Plans: Obama called over a year ago for at least 2 combat brigades, more training for Afghan security forces, and increased non-military assistance. McCain followed Obama's call for more troops by a year, but couldn't say how many troops or how we could get them without ending the war in Iraq. The Bush Administration - responding to military commanders - announced a modest plan to shift troops from Iraq to Afghanistan that doesn't go far enough.  Obama has led on Afghanistan with a plan to win. McCain has followed and has no plan to win.

Osama bin Laden / al Qaeda

Judgment: Obama said in 2002 that we should "finish the fight with bin Laden" instead of shifting our focus to Iraq. McCain said in 2002 that catching bin Laden was not that important. Now, bin Laden is still on the loose. Obama was right about bin Laden, McCain was wrong.

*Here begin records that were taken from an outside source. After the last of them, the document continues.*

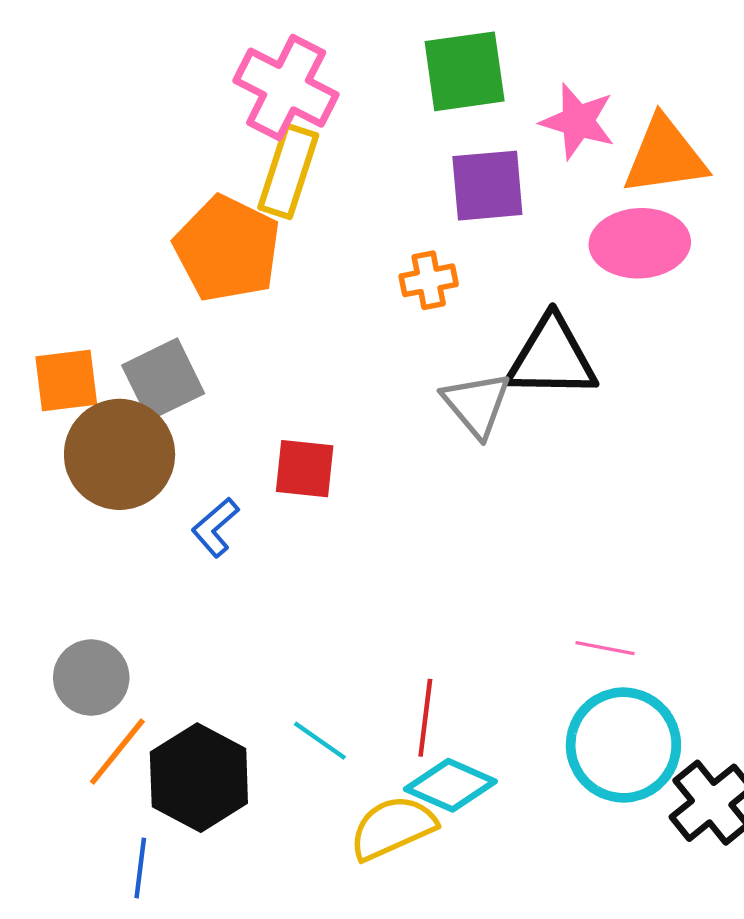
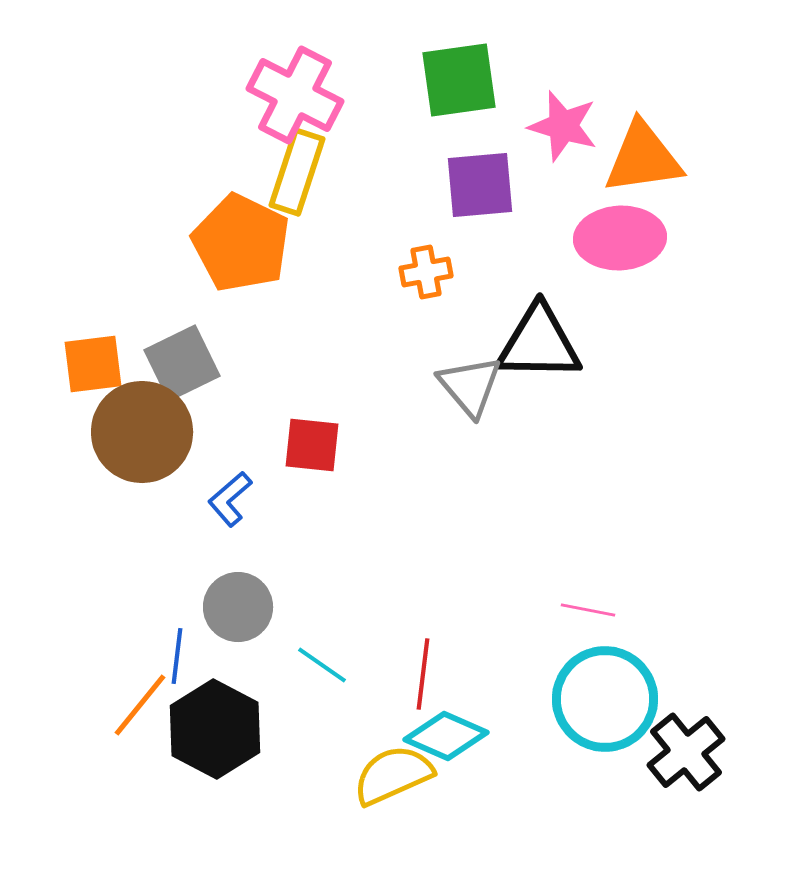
gray circle: (91, 678) -> (238, 607), moved
cyan line: (320, 741) -> (322, 665), moved
blue line: (140, 868) -> (177, 656), moved

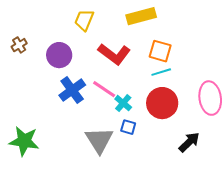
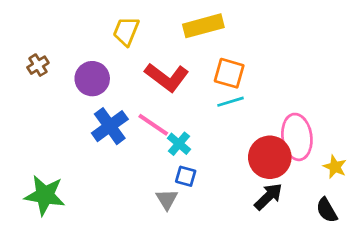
red circle: (162, 103) -> (270, 157), moved
gray triangle: (99, 140) -> (167, 199), moved, size x0.6

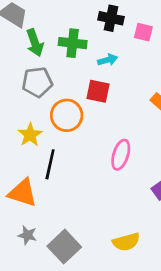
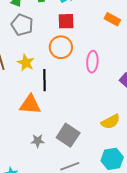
gray pentagon: (37, 82) -> (22, 25), turned -30
orange circle: (67, 115) -> (61, 47), moved
gray star: (27, 235) -> (38, 141), moved

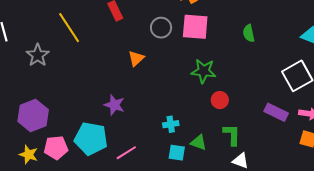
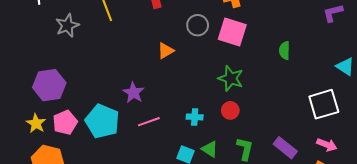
red circle: (220, 100) -> (230, 110), moved
purple rectangle: (276, 112) -> (285, 148), moved
cyan cross: (171, 124) -> (195, 117), moved
pink pentagon: (56, 148) -> (65, 123), turned -30
pink line: (126, 153) -> (149, 122), moved

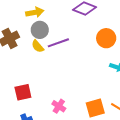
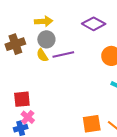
pink cross: (59, 106) -> (28, 117), moved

Plans: After al Qaeda established a safe-haven on the Afghan-Pakistani border, Obama said last August that we should take out high level terrorist targets like bin Laden if we have actionable intelligence about their whereabouts, and Pakistan cannot or will not act. McCain called that position "naïve." Now, as al Qaeda has built up its sanctuary and launched more attacks, the Bush Administration has been forced by events to embrace the Obama position. McCain stands alone in his stubborn refusal to take out bin Laden if he is in Pakistan. Obama will take out bin Laden if we have him in our sights, McCain won't.


Judgment: Obama has consistently said that we must use all tools of American power - including tough, direct American diplomacy - to stop Iran from obtaining a nuclear weapon. McCain supported the Bush policy of not talking to Iran, and saber rattling in Washington. Now, after 8 years of Bush-McCain policy, Iran has advanced its nuclear program, increased its influence in the region, continued its support for terror, elected Mahmoud Ahmadinejad President, and Israel is more endangered. Obama was right about Iran, McCain was wrong.

Plans: Obama's call for pressure on Iran through direct diplomacy without preconditions has been endorsed by five Secretaries of State - including Republicans Colin Powell, Henry Kissinger, and James Baker. Even the Bush Administration relented, and sent a high-ranking diplomat to participate in direct talks with Iran and our European allies. McCain stands alone in unconditionally ruling out diplomacy. Obama will use the strength of American diplomacy to pressure Iran, McCain offers no alternative to more of the same or a war with Iran


Judgment: Obama called for a solution to the crises in South Ossetia and Abkhazia, and said last spring that we need intensive international engagement to preserve Georgia's territorial integrity. McCain has belligerently called for Russia's expulsion from the G-8, breaking with our European allies, and antagonizing Russia. Obama was right, McCain was wrong.

Plans: Both Obama and McCain called from the outset of the conflict in Georgia for Georgia's territorial integrity to be respected. Obama and Joe Biden proposed $1 billion in humanitarian assistance for the people of Georgia, and McCain offered belligerent rhetoric. The Bush Administration has embraced the Obama-Biden proposal. Obama has a plan to stand with Georgia. McCain has empty tough talk and dangerous saber rattling.

Alliances and NATO

Judgment: Obama supports strong alliances to advance American interest, including a greater NATO contribution to Afghanistan. McCain has marched in lockstep with the Bush rhetoric, with the kind of cowboy bluster that has shredded our alliances and alienated us in the world. In the run-up to the Iraq War, he called key European allies "vacuous and posturing" even as they had troops serving alongside us in Afghanistan. Obama is respected around the world, McCain's approach has squandered our standing.

Plans: Obama will meet with our NATO ally Spain, which currently has troops serving in Afghanistan. Secretary Rice has described our relations with the Zapatero government as "warm." McCain refuses to meet with the Prime Minster of Spain. Obama will restore relations with our allies and seek greater contributions to the mission in Afghanistan. McCain won't even meet with a NATO ally.